ACTIVITY:
In the records below, repeat exactly the lines between the line holding "10 Comments" and the line holding "ite is populated", inclusive, and drop the pictures.

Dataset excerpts
- - - - - - -
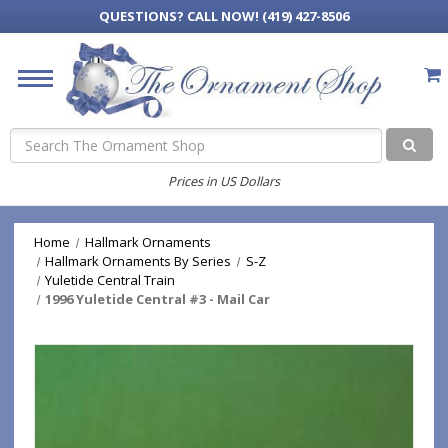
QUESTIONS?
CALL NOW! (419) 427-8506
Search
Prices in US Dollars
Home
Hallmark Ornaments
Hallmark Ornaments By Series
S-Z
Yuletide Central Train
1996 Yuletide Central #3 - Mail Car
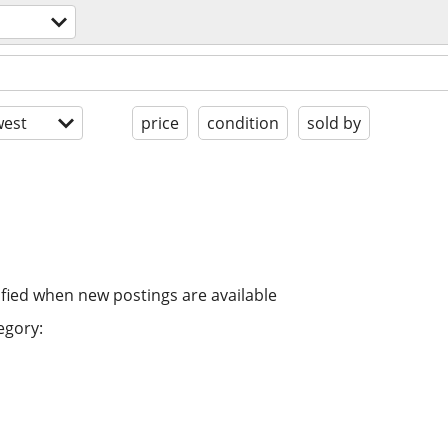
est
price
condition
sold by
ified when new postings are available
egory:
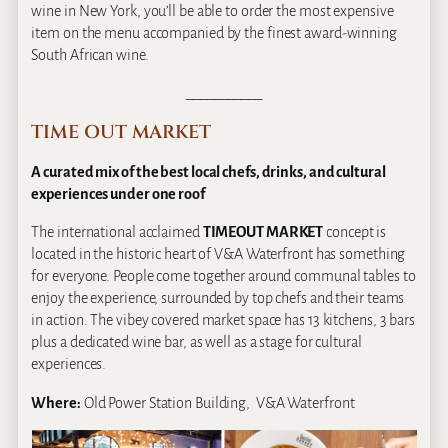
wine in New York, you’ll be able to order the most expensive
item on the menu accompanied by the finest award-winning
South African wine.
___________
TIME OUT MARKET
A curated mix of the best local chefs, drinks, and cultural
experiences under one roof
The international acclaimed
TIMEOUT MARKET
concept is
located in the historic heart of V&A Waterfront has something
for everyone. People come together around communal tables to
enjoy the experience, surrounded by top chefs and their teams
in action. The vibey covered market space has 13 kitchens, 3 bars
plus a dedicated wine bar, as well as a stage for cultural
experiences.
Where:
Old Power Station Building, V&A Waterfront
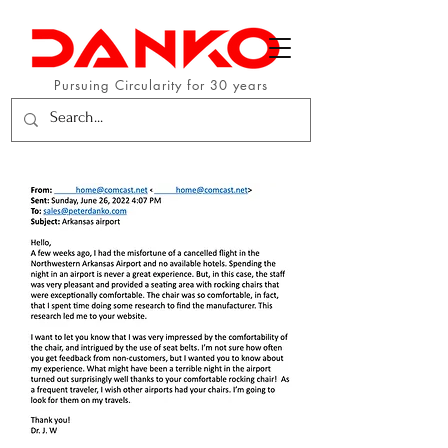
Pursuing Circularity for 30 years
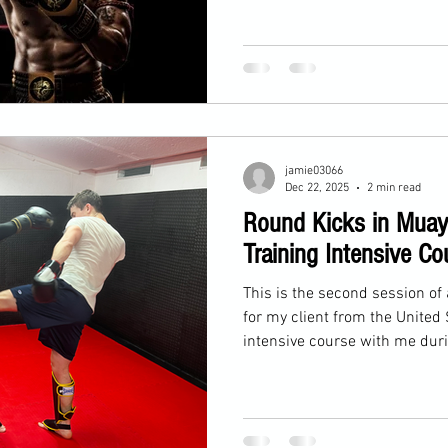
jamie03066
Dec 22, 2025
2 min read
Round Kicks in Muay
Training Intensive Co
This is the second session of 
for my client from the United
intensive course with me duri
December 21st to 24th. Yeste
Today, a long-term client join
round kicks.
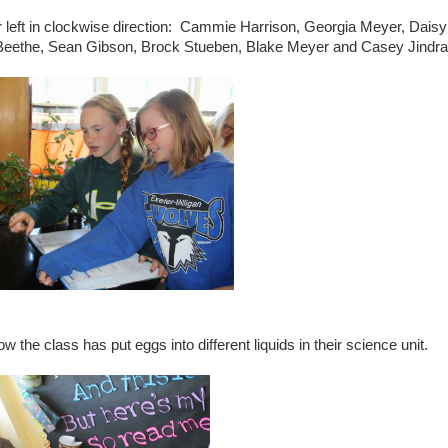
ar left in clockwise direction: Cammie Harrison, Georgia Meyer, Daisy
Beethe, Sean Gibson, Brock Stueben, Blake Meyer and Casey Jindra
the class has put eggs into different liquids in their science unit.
- - - - - - -
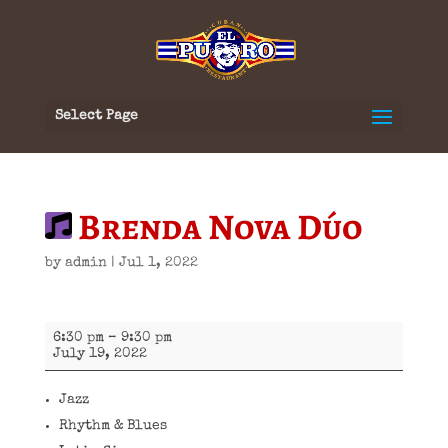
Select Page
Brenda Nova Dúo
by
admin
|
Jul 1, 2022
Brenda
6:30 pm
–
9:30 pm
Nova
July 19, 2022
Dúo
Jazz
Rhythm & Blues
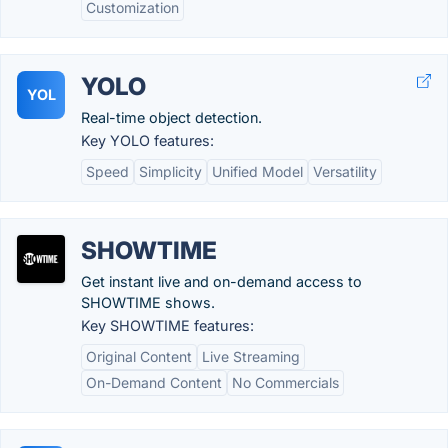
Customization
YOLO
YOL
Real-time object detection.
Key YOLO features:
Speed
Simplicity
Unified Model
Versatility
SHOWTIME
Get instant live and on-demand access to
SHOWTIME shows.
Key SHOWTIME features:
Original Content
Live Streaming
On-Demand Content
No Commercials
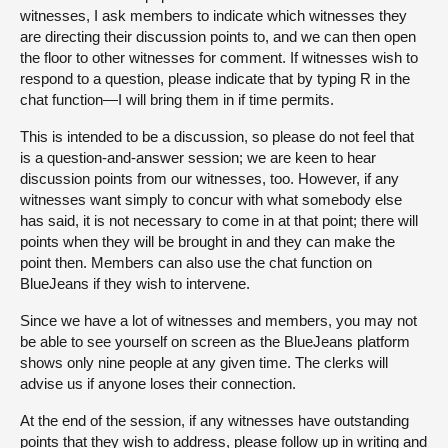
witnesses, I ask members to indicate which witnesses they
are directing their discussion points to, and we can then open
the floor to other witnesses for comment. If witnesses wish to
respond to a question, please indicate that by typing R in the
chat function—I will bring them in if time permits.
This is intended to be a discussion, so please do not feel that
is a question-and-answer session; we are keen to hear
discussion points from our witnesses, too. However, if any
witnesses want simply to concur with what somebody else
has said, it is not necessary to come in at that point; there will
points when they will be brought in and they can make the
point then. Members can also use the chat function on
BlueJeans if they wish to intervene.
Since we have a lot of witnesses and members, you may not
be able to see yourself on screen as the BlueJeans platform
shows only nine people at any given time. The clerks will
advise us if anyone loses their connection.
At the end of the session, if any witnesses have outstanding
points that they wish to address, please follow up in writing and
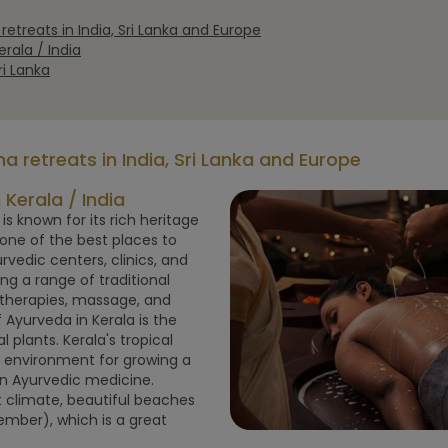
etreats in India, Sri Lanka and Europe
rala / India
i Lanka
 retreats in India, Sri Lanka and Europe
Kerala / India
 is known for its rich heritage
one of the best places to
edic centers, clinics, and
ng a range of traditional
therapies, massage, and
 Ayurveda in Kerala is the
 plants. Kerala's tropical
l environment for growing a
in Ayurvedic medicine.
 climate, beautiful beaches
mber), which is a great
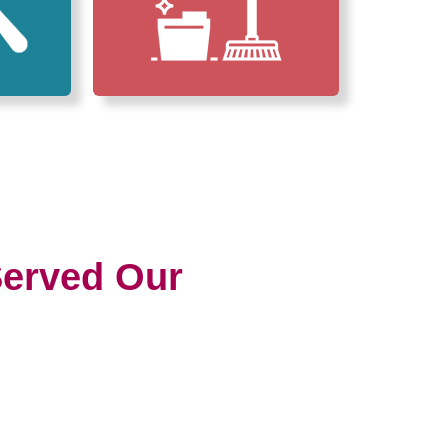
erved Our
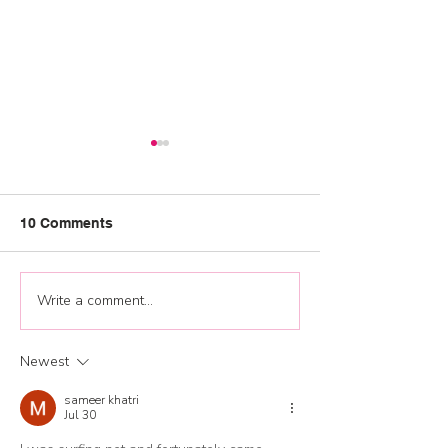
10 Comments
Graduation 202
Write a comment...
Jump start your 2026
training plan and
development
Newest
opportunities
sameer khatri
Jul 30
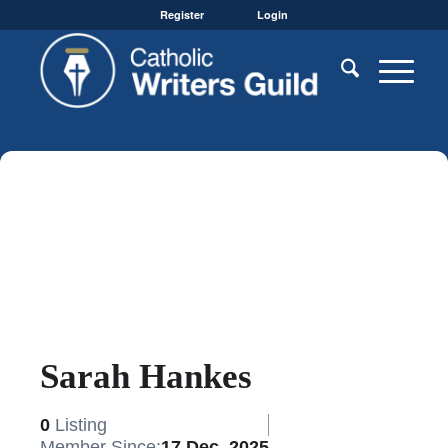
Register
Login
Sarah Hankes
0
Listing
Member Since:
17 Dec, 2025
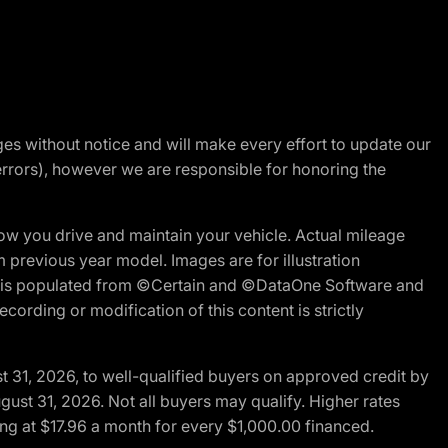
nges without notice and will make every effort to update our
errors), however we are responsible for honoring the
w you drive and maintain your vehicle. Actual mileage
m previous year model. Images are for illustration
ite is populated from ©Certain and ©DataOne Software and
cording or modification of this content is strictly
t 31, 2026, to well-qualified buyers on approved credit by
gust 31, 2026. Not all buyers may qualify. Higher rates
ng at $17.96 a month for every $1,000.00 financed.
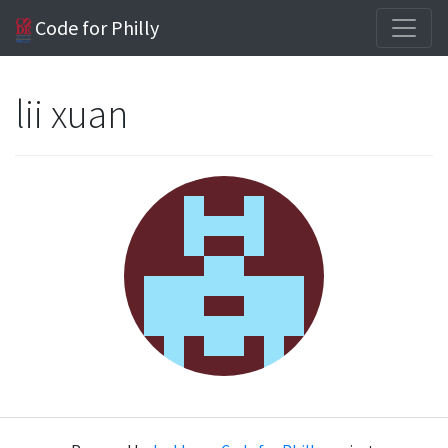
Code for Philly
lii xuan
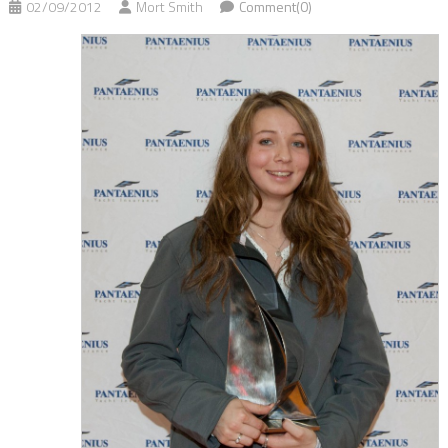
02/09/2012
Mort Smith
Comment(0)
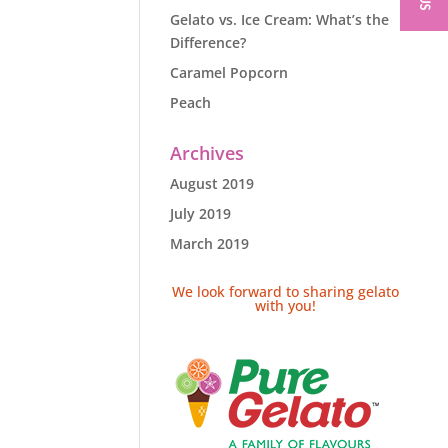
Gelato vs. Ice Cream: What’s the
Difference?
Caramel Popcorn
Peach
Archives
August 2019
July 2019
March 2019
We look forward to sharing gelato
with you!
- - - - - - -
RESPONSE BOX:
10 Comments
Graduation 202
Write a comment...
Jump start your 2026
training plan and
development
Newest
opportunities
sameer khatri
Jul 30
Register
Login
Sarah Hankes
0
Listing
Member Since:
17 Dec, 2025
nges without notice and will make every effort to update our
errors), however we are responsible for honoring the
w you drive and maintain your vehicle. Actual mileage
m previous year model. Images are for illustration
ite is populated from ©Certain and ©DataOne Software and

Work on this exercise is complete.